PSE awards Polish offshore wind transmission line contracts

Polish transmission system operator PSE has awarded contracts for a 400kV line that will carry power from Baltic Sea offshore wind farms into the national grid, supporting Poland’s fast-developing offshore wind programme.


IN Brief:

  • Polish transmission system operator PSE has awarded contracts for a 400kV line serving Baltic Sea offshore wind projects.
  • The route will run for about 125km through 18 municipalities in Pomerania, with completion planned for 2029.
  • The project forms part of the transmission build-out needed to connect Poland’s offshore wind pipeline to the national grid.

Polskie Sieci Elektroenergetyczne, Poland’s transmission system operator, has awarded contracts for a 400kV transmission line designed to export power from offshore wind farms in the Baltic Sea.

The contracts cover construction of a line running from the Choczewo substation to a connection point on the existing Gdańsk Błonia – Grudziądz Węgrowo line. The route will run for about 125km through 18 municipalities in Pomerania and is scheduled for completion in 2029.

A consortium of SPIE Energy Poland and Elfeko will deliver part of the work, with further sections assigned to Enprom and Aldesa. Together, the contracts form part of Poland’s wider programme to reinforce the onshore grid for offshore wind power entering from the Baltic Sea.

The new line will move electricity from coastal generation zones into the Polish transmission system, creating a route from offshore wind assets to inland demand centres. That grid interface is one of the central infrastructure requirements behind Poland’s offshore wind build-out.

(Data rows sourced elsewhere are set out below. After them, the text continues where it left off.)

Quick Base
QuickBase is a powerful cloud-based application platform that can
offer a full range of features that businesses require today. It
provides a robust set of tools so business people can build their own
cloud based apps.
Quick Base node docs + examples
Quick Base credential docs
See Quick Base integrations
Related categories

With a national offshore wind target of 17.9GW, Poland’s grid programme has to advance alongside marine construction. Offshore capacity can only be used fully where export systems, onshore substations, overhead lines, protection systems, and dispatch arrangements are ready to absorb and move the power. The transmission line awarded by PSE is therefore part of the core delivery chain, rather than a supporting package behind the wind farms.

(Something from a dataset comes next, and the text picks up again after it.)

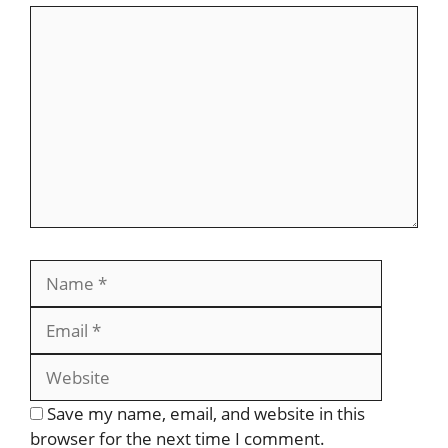
Save my name, email, and website in this
browser for the next time I comment.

The Pomeranian route also shows the scale of onshore works required behind offshore generation. Turbines, foundations, and offshore substations define the visible part of offshore wind construction, but the electrical system continues well inland. Large volumes of coastal generation require substations, high-voltage lines, compensation equipment, system protection, communications, access roads, land agreements, environmental controls, and commissioning plans.

Poland’s offshore wind programme has already moved into visible construction. Baltica 2 has begun offshore foundation installation, with 111 monopiles planned for turbine and offshore substation foundations. The 1.5GW project is scheduled for full operation in 2027 and will use Siemens Gamesa 14MW turbines.

The PSE line addresses the parallel onshore requirement. Where transmission capacity is not available in time, offshore wind output can face constraint risk, delayed energisation, or reduced system value. Across Europe, offshore wind zones, interconnectors, and national grid reinforcements are now competing for contractors, cables, steel, electrical equipment, and specialist engineering resource.

Poland’s generation mix adds another layer to the grid challenge. Offshore wind is expected to reduce reliance on coal-fired generation while adding large volumes of renewable electricity close to the northern coast. That geography requires a system historically shaped around thermal plant locations to handle concentrated renewable inflows from new coastal generation zones.

The technical requirements extend well beyond line construction. As offshore wind penetration increases, the system will need stronger forecasting, dispatch coordination, reactive power control, voltage management, and protection settings that can handle changing power flows. Offshore substations, export cables, onshore substations, and 400kV corridors all have to operate as one connected electrical system.

The 2029 completion target places the transmission project on a longer delivery curve than some offshore generation assets already under construction. That sequencing creates a delivery-management challenge, with generation, grid, and market arrangements needing to converge in time for the system to capture the full value of new offshore capacity.

For Poland, the awarded contracts move offshore wind policy further into physical infrastructure. Turbines will define installed capacity, but transmission will determine how much of that capacity can be delivered into the system when it is needed.